- [Task]: Reproduce every line of the rows below character for character, with no changes.

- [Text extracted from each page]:
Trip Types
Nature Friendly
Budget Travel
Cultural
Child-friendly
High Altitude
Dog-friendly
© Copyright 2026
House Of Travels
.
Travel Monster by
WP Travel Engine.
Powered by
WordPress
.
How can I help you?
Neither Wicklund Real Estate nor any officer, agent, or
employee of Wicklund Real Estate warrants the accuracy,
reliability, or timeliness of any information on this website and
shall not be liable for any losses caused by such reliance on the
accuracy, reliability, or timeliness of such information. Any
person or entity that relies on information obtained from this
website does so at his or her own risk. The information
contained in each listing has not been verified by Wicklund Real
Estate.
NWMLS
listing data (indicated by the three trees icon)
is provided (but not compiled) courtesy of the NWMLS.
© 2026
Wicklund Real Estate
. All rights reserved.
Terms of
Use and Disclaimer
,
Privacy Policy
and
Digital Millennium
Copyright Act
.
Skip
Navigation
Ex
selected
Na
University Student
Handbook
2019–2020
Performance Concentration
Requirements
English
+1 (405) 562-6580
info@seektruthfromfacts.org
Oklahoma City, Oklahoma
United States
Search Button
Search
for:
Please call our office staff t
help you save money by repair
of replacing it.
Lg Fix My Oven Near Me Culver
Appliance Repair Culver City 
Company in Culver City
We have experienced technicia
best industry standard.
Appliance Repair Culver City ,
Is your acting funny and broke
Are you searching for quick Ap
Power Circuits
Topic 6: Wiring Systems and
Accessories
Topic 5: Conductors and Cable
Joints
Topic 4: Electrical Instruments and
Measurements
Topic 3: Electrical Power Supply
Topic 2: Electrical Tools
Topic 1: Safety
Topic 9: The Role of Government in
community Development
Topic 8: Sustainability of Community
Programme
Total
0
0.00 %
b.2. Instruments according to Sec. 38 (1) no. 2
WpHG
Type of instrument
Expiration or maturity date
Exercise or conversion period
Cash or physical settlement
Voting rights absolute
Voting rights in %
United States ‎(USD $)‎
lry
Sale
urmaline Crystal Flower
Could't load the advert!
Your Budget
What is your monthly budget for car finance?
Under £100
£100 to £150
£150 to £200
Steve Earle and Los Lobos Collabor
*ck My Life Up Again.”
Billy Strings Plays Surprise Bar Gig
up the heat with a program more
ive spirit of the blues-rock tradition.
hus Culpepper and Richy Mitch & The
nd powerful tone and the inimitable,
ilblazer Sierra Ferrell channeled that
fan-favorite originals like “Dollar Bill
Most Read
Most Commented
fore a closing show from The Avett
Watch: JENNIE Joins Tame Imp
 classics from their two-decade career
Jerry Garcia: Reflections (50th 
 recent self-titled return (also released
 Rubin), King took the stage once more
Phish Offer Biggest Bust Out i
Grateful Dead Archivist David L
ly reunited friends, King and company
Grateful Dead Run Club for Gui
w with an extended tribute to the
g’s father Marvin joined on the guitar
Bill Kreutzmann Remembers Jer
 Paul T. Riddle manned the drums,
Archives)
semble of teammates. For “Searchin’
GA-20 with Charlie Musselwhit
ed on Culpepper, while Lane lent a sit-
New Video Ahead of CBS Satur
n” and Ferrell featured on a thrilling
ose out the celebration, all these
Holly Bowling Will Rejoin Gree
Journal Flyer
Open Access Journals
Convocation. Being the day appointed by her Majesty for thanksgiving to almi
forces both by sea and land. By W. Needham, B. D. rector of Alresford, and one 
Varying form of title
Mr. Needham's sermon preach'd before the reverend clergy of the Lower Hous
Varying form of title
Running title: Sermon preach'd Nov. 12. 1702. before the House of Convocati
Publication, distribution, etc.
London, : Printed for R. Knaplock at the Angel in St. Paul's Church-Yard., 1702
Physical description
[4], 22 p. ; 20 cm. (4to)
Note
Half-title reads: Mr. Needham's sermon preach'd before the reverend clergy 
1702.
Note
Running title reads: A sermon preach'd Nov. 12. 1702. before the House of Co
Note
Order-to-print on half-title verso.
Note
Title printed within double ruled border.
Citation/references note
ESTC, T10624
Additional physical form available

- [Problem solution]:
Trip Types
Nature Friendly
Budget Travel
Cultural
Child-friendly
High Altitude
Dog-friendly
© Copyright 2026
House Of Travels
.
Travel Monster by
WP Travel Engine.
Powered by
WordPress
.
How can I help you?
Neither Wicklund Real Estate nor any officer, agent, or
employee of Wicklund Real Estate warrants the accuracy,
reliability, or timeliness of any information on this website and
shall not be liable for any losses caused by such reliance on the
accuracy, reliability, or timeliness of such information. Any
person or entity that relies on information obtained from this
website does so at his or her own risk. The information
contained in each listing has not been verified by Wicklund Real
Estate.
NWMLS
listing data (indicated by the three trees icon)
is provided (but not compiled) courtesy of the NWMLS.
© 2026
Wicklund Real Estate
. All rights reserved.
Terms of
Use and Disclaimer
,
Privacy Policy
and
Digital Millennium
Copyright Act
.
Skip
Navigation
Ex
selected
Na
University Student
Handbook
2019–2020
Performance Concentration
Requirements
English
+1 (405) 562-6580
info@seektruthfromfacts.org
Oklahoma City, Oklahoma
United States
Search Button
Search
for:
Please call our office staff t
help you save money by repair
of replacing it.
Lg Fix My Oven Near Me Culver
Appliance Repair Culver City 
Company in Culver City
We have experienced technicia
best industry standard.
Appliance Repair Culver City ,
Is your acting funny and broke
Are you searching for quick Ap
Power Circuits
Topic 6: Wiring Systems and
Accessories
Topic 5: Conductors and Cable
Joints
Topic 4: Electrical Instruments and
Measurements
Topic 3: Electrical Power Supply
Topic 2: Electrical Tools
Topic 1: Safety
Topic 9: The Role of Government in
community Development
Topic 8: Sustainability of Community
Programme
Total
0
0.00 %
b.2. Instruments according to Sec. 38 (1) no. 2
WpHG
Type of instrument
Expiration or maturity date
Exercise or conversion period
Cash or physical settlement
Voting rights absolute
Voting rights in %
United States ‎(USD $)‎
lry
Sale
urmaline Crystal Flower
Could't load the advert!
Your Budget
What is your monthly budget for car finance?
Under £100
£100 to £150
£150 to £200
Steve Earle and Los Lobos Collabor
*ck My Life Up Again.”
Billy Strings Plays Surprise Bar Gig
up the heat with a program more
ive spirit of the blues-rock tradition.
hus Culpepper and Richy Mitch & The
nd powerful tone and the inimitable,
ilblazer Sierra Ferrell channeled that
fan-favorite originals like “Dollar Bill
Most Read
Most Commented
fore a closing show from The Avett
Watch: JENNIE Joins Tame Imp
 classics from their two-decade career
Jerry Garcia: Reflections (50th 
 recent self-titled return (also released
 Rubin), King took the stage once more
Phish Offer Biggest Bust Out i
Grateful Dead Archivist David L
ly reunited friends, King and company
Grateful Dead Run Club for Gui
w with an extended tribute to the
g’s father Marvin joined on the guitar
Bill Kreutzmann Remembers Jer
 Paul T. Riddle manned the drums,
Archives)
semble of teammates. For “Searchin’
GA-20 with Charlie Musselwhit
ed on Culpepper, while Lane lent a sit-
New Video Ahead of CBS Satur
n” and Ferrell featured on a thrilling
ose out the celebration, all these
Holly Bowling Will Rejoin Gree
Journal Flyer
Open Access Journals
Convocation. Being the day appointed by her Majesty for thanksgiving to almi
forces both by sea and land. By W. Needham, B. D. rector of Alresford, and one 
Varying form of title
Mr. Needham's sermon preach'd before the reverend clergy of the Lower Hous
Varying form of title
Running title: Sermon preach'd Nov. 12. 1702. before the House of Convocati
Publication, distribution, etc.
London, : Printed for R. Knaplock at the Angel in St. Paul's Church-Yard., 1702
Physical description
[4], 22 p. ; 20 cm. (4to)
Note
Half-title reads: Mr. Needham's sermon preach'd before the reverend clergy 
1702.
Note
Running title reads: A sermon preach'd Nov. 12. 1702. before the House of Co
Note
Order-to-print on half-title verso.
Note
Title printed within double ruled border.
Citation/references note
ESTC, T10624
Additional physical form available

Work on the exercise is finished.